Remember my joke about the election proving everyone right in their prior beliefs? Hold your nose and try to read a bit of this heavy-breathing Andrew Sullivan piece without choking on your food:

And, impossible though it may be, we will have to resist partisanship. The only way back to a free society, to a country where no one need fear the president’s wrath or impulses, is to unwind the factionalism that has helped destroy this country.

Yeah, lol. Also, could you imagine any of this stuff really happening?!?11/?

And then there will be a terror attack — or several, as he defines the global battle against terror as one against an entire religion and breathes new life into Al Qaeda and ISIS. What he does after such an attack is utterly predictable, given his past statements, and will likely decimate what civil liberties we have left. Then there will be a clash between police and largely black protestors after another unarmed black man is shot. And he will relish a show of massive police force that will inflame this country in ways probably not seen since the 1960s. Then he will reinstate Guantánamo and capture prisoners and torture them until the truth he wants is extracted. That truth will be used to further advance the “war against Islam.” He will make every Muslim American feel afraid — and foment suspicion and hatred among their neighbors. Every single thing we have come to know about this man all but predicts each of these things will come about. All of them portend the end of the America that the world has long known and now must fear.

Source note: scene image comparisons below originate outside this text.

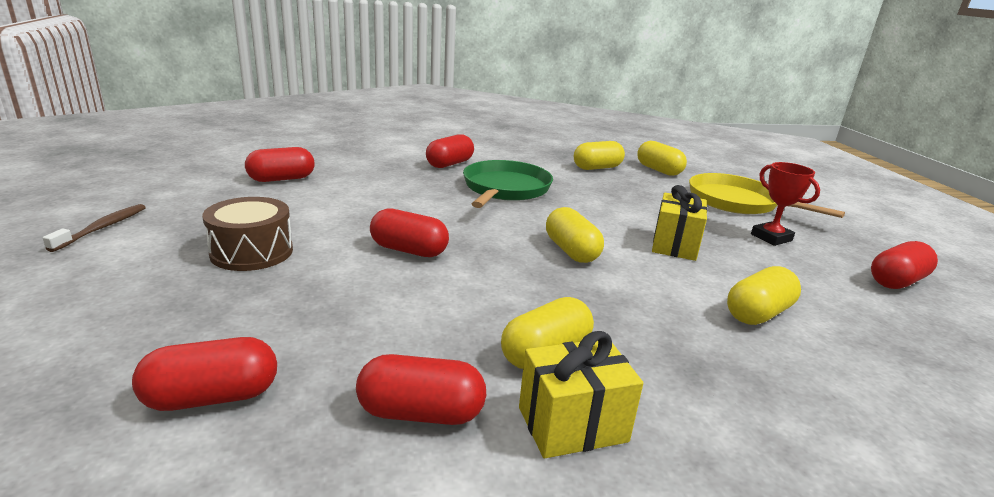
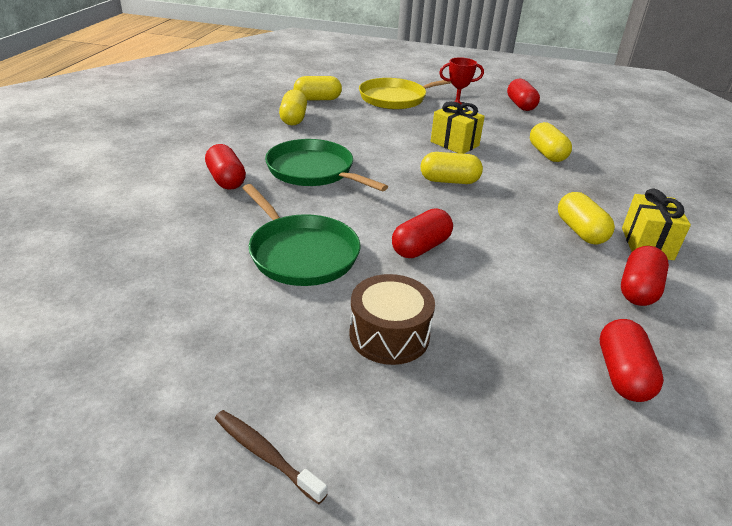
camera: 65 degrees left, 10 degrees up
(281, 179) = (188, 292): red capsule -> none
(358, 203) = (301, 253): none -> green pan

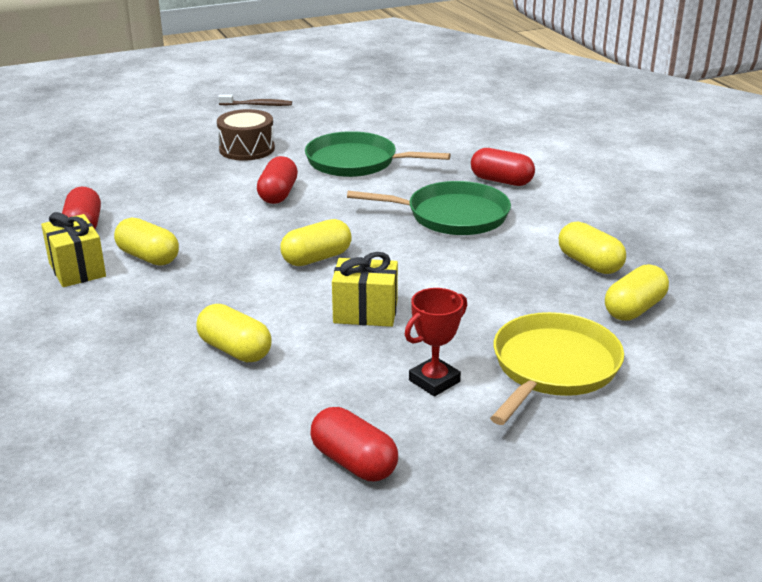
camera: 145 degrees right, 5 degrees down
(622, 374) = (91, 178): red capsule -> none

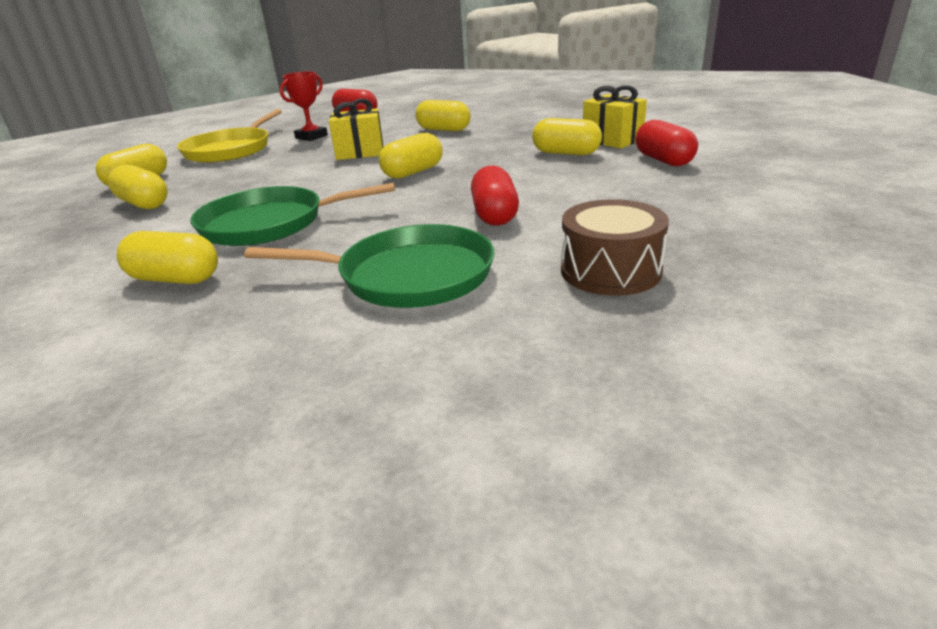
camera: 170 degrees right, 0 degrees up
(257, 105) = (744, 406): brown toothbrush -> none
(501, 181) = (175, 279): red capsule -> yellow capsule

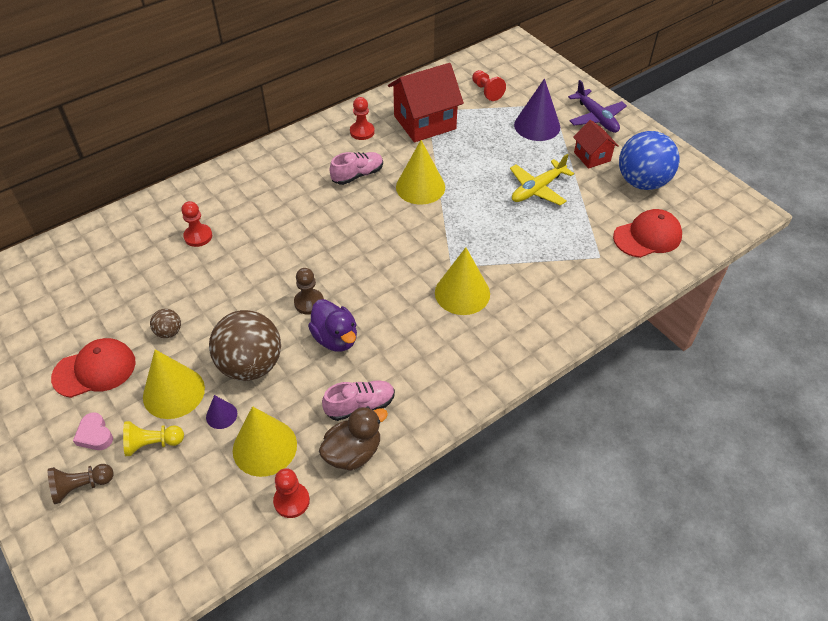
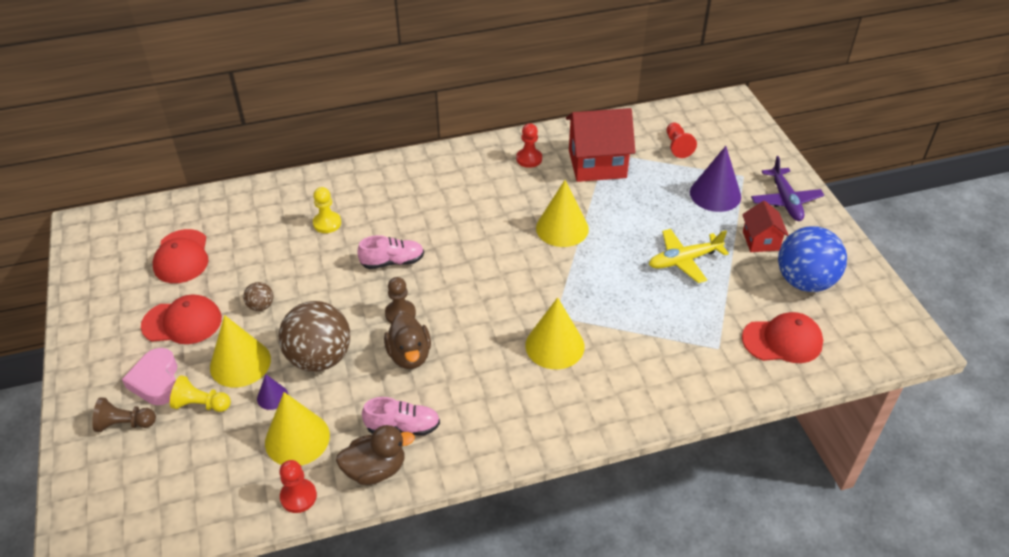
camera: 20 degrees right, 5 degrees down
(63, 306) = (181, 257): none -> red cap
(95, 435) = (156, 381): pink heart -> pink heart, size x1.55
(198, 236) = (327, 223): red pawn -> yellow pawn
(335, 338) = (409, 355): purple duck -> brown duck
(357, 175) = (504, 201): pink shoe -> pink shoe (392, 262)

Andrew Sullivan must not even read his own mea culpas.

Despite a bit of a silly title, this interview with scholar Kathy Cramer has a lot of useful insights on the attitudes of rural whites who support Trump.

In a somewhat similar vein, British journalist Gary Younge spent weeks talking to voters in Muncie, Indiana and writing up what he found for a massive 10-part series. His final entry is deeply-reported and suitably complex in its analysis:

But Trump’s victory cannot be explained by racism alone – and the efforts to understand race and class separately result in one misunderstanding them both entirely. Indeed, to get to the bottom of Trump’s appeal we will have to go beyond any monocausal interpretation of these results and adopt a more intersectional approach, one that takes into account the fractious way a constellation of identities collide and align.

And the New York Times did some remarkable reporting from that Carrier plant Trump just “saved”, a surprisingly diverse place. Read it along with a report from unenthusiastic voters in one of Milwaukee’s poor and mostly black neighborhoods.

Collier Meyerson makes the important point that plenty of rich white people voted for Trump too. Evan Osnos talked to some of them (along with a white nationalist).

Kathleen Geier on the weaknesses of Hillary Clinton’s brand of feminist message.

Christian Parenti makes a fairly convincing and somewhat surprising (“lots and lots of ‘love.’”) case for what Trump voters were hearing and liking in his speeches that we simply missed.

Some statistical evidence that not only was the media focused on scandals and emails, but:

Both candidates spent most of their television advertising time attacking the other person’s character. In fact, the losing candidate’s ads did little else. More than three-quarters of the appeals in Mrs. Clinton’s advertisements (and nearly half of Mr. Trump’s) were about traits, characteristics or dispositions. Only 9 percent of Mrs. Clinton’s appeals in her ads were about jobs or the economy. By contrast, 34 percent of Mr. Trump’s appeals focused on the economy, jobs, taxes and trade.

But in happier news, the Onion, after floundering for a bit as scared and sick as the rest of us, shows signs of getting its mojo back.

Also, at least one pollster did some real penance for a bad prediction: Sam Wang ate a bug on live television.